How Central Banks Are Losing Credibility, In Three Charts

While central banks have yet to lose control over the stock or bond market, an eventuality which even the world's biggest bond manager warns is just a matter of time, they sure have lost control over what is arguably an even more important market metric: inflation expectations.

Take the euro-area, where despite years of NIRP, QE and corporate bond purchases, inflation expectations have slumped to a record low, adding pressure on the ECB to step up policy support for the region’s economy, even though it was the ECB's "policy support" ever since the arrival of Mario Draghi, that has led the continent's inflation expectations to this dismal state.

Five-year forward five-year inflation swaps, a measure of expectations for price increases in coming years, dropped on Friday to 1.1385%, far below the ECB’s target of 2%.

“Draghi is probably not very satisfied with 5y5y ILS hitting a fresh record low,” a snide Christoph Rieger, head of fixed-rate strategy at Commerzbank, said earlier this week.

Inflation expectations have collapsed even as money-markets have already priced in that the ECB will lower its benchmark rates by a further 10 bps to -0.5% by June 2020, while European yield curves have flattened on speculation the monetary authority could resume debt purchases as early as next year.

That means two things i) the ECB will have to take even more aggressive steps to revive inflation, such as restarting bond buying, or potentially even cutting interest rates deeper into negative, or 2) the market has lost credibility in the ECB's "unconventional" measures, and after giving Draghi the benefit of the doubt after his famous "whatever it takes" speech in 2012, no longer trusts that inflation can ever rebound.

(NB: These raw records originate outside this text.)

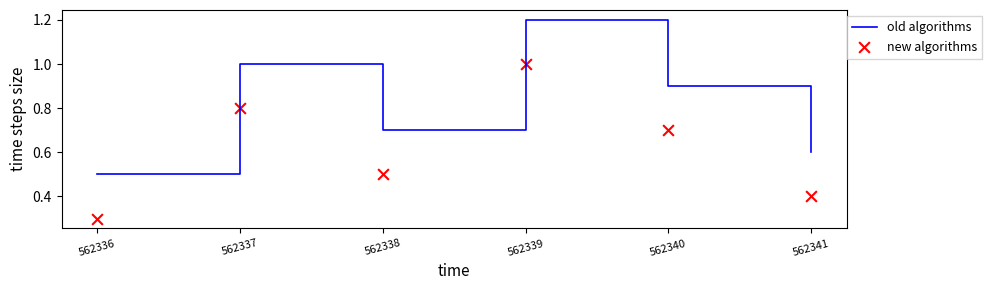

What is the total value across all series at 562340?

1.6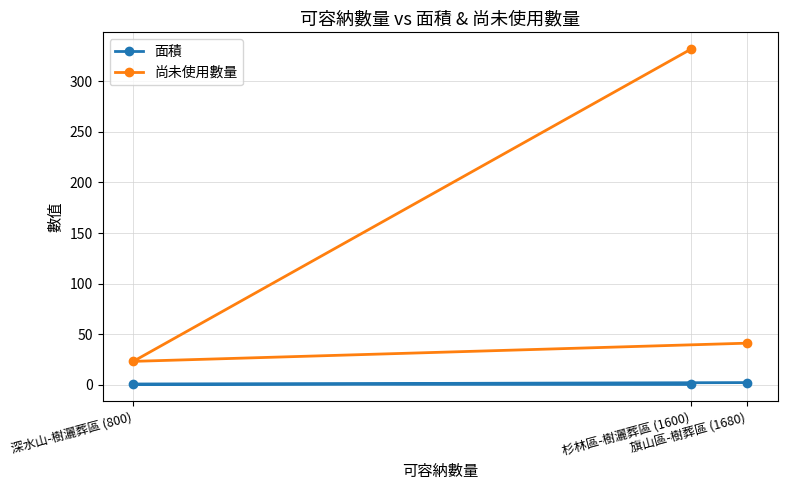

What is the average value of the 面積 series?

0.9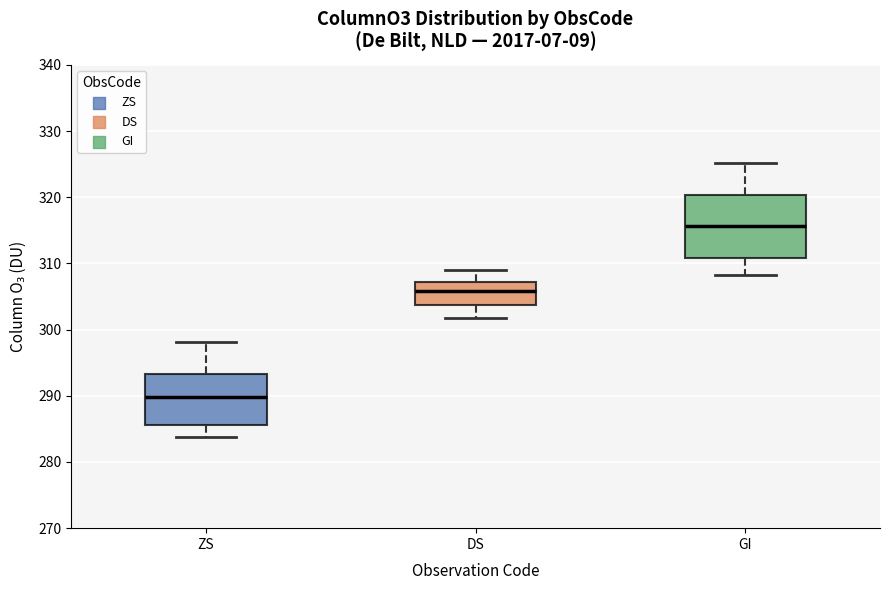

Which box's median line is the lowest?

ZS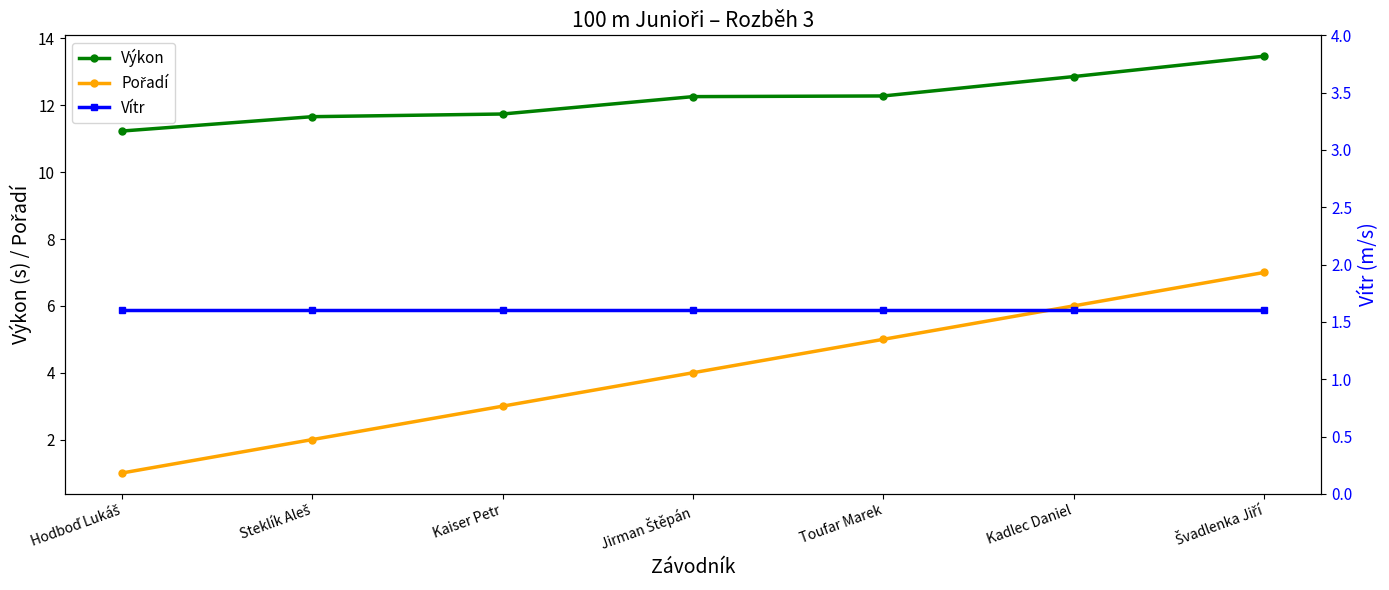

At which label is Pořadí closest to 4?

Jirman Štěpán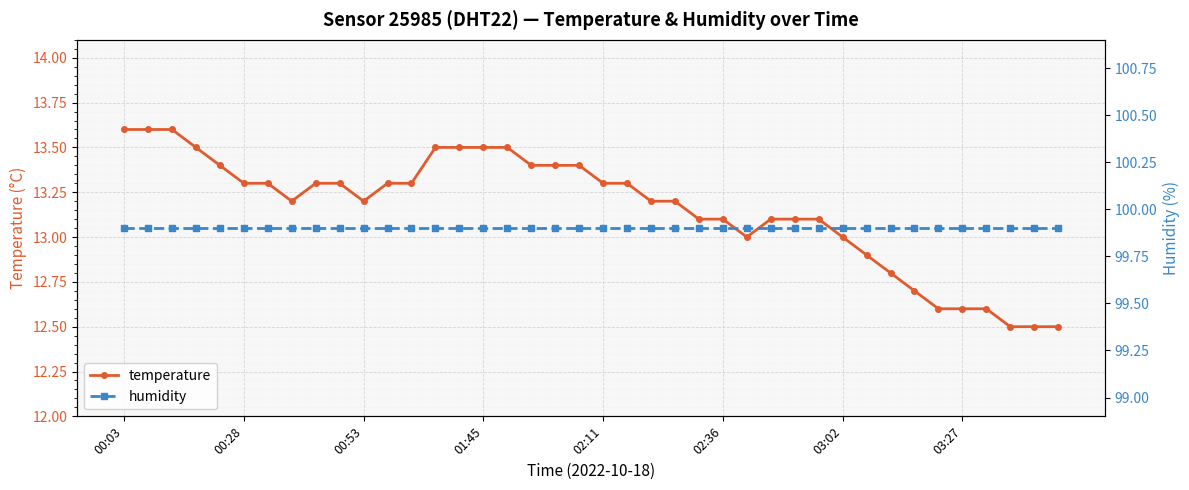

What is the sum of the humidity values at 14 and 36?

199.8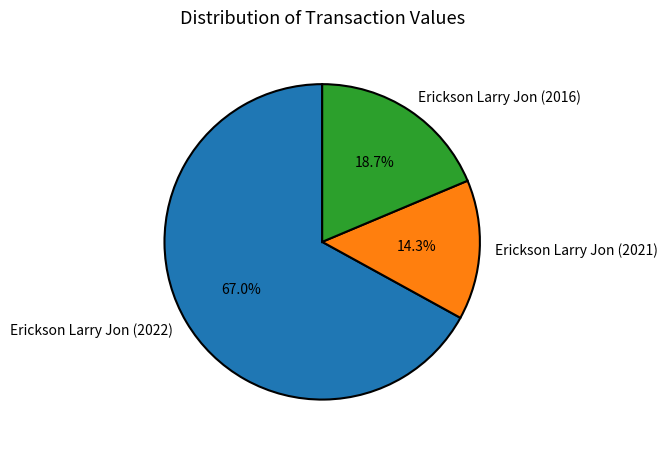

To the nearest percent, what portion does Erickson Larry Jon (2016) represent?

19%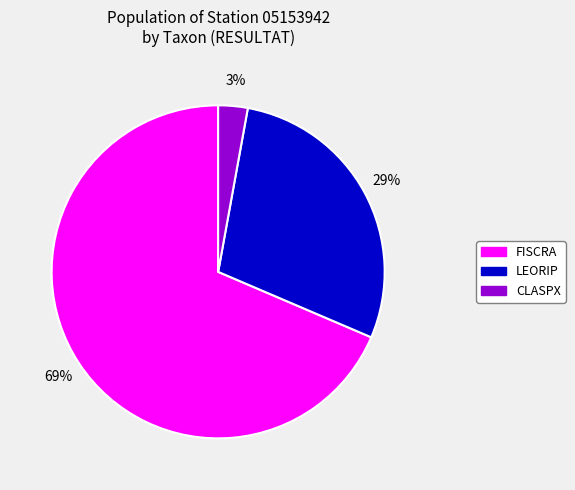

Is the sum of FISCRA and LEORIP greater than half?

Yes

This has disastrous consequences for the European bond market which is now pricing in deflation as far as the eye can see, and with European rates already negative, the only option before the ECB, and Draghi's successor, is to push rates even more negative or start buying up equities and perhaps physical assets.

But wait there's more, because it's not just the ECB: in today's UMich consumer confidence report, consumer expectations for long-term (5-10) inflation also dropped to a fresh all time low of 2.4%, hinting that the Fed too is on the verge of losing the war against unanchored inflation expectations. The good news is that this thesis will be tried and tested in the coming months, as the market is now certain the Fed will resume an easing cycle shortly. The far bigger problem is what happens if the Fed does cut - and/or restart QE - and inflation expectations fail to rebound.

The silver lining in all this: at least US rates remain one of the highest in the world, with the 30Y US Treasury yielding about 2.6%.

But wait there's more. Because while the Fed may still have control over the bond market, which despite inverting on various part of the curve, is still upward sloping from the short end through the 30Y tenor, other central banks are not as lucky, and as the following BofA chart shows, the average yield on global bonds (excluding the US) is now the lowest on record.

To all this one could counter - well, fine, but stocks are bonds are both at all time highs, so what if inflation expectations have become unanchored? The answer: loss of confidence always start somewhere, in this case with one of the more trivial aspects of central bank policy implementation (and purists will argue that inflation expectations are the most important charge of central banks). Once credibility is lost in one place, very soon the market will test to see just how stable the entire house of cards is. And if Pimco is right, it won't like the answer.